Driver-Based Planning
What is Driver-Based Planning?
Driver-based planning is a method of budgeting and forecasting that focuses on key figures and activities, so-called drivers, that impact a company’s financial performance. Examples of drivers include sales volume, which affects both revenue and the cost of goods sold, or the size of the workforce, which affects personnel costs. By working with these drivers in the planning process, you achieve more fact-based and dynamic financial management rather than relying solely on estimates of future outcomes.
Why Driver-Based Planning?
Driver-based planning helps create insights into what impacts company performance, leading to better decision-making within the organization. At the same time, it allows for faster adjustments as you can quickly modify and update the drivers when trends change or to allocate resources more efficiently.

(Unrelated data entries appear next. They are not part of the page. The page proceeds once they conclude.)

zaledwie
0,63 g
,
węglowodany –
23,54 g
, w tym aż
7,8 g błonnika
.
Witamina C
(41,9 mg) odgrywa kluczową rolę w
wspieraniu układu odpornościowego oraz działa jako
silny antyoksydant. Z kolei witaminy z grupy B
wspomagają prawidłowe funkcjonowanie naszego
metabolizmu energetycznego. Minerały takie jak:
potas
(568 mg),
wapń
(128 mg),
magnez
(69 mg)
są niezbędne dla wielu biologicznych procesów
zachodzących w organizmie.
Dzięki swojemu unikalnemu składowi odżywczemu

Additionally, it enables scenario analysis to simulate different future scenarios based on changes in the drivers. For example, you can easily simulate what happens if sales volume drops by 3% and the dollar exchange rate increases by 10%.
How to Achieve More Accurate Forecasts with Driver-Based Planning
Driver-based planning contributes to more accurate forecasts because the focus is on real factors that can have an impact. By analyzing which factors affect the business the most, such as prices or production, you gain a better overview of the results with higher precision. Continuous monitoring and adjustments also help to ensure that the forecasts are more accurate. This creates dynamic forecasts that can be updated continuously, increasing understanding and control over the business.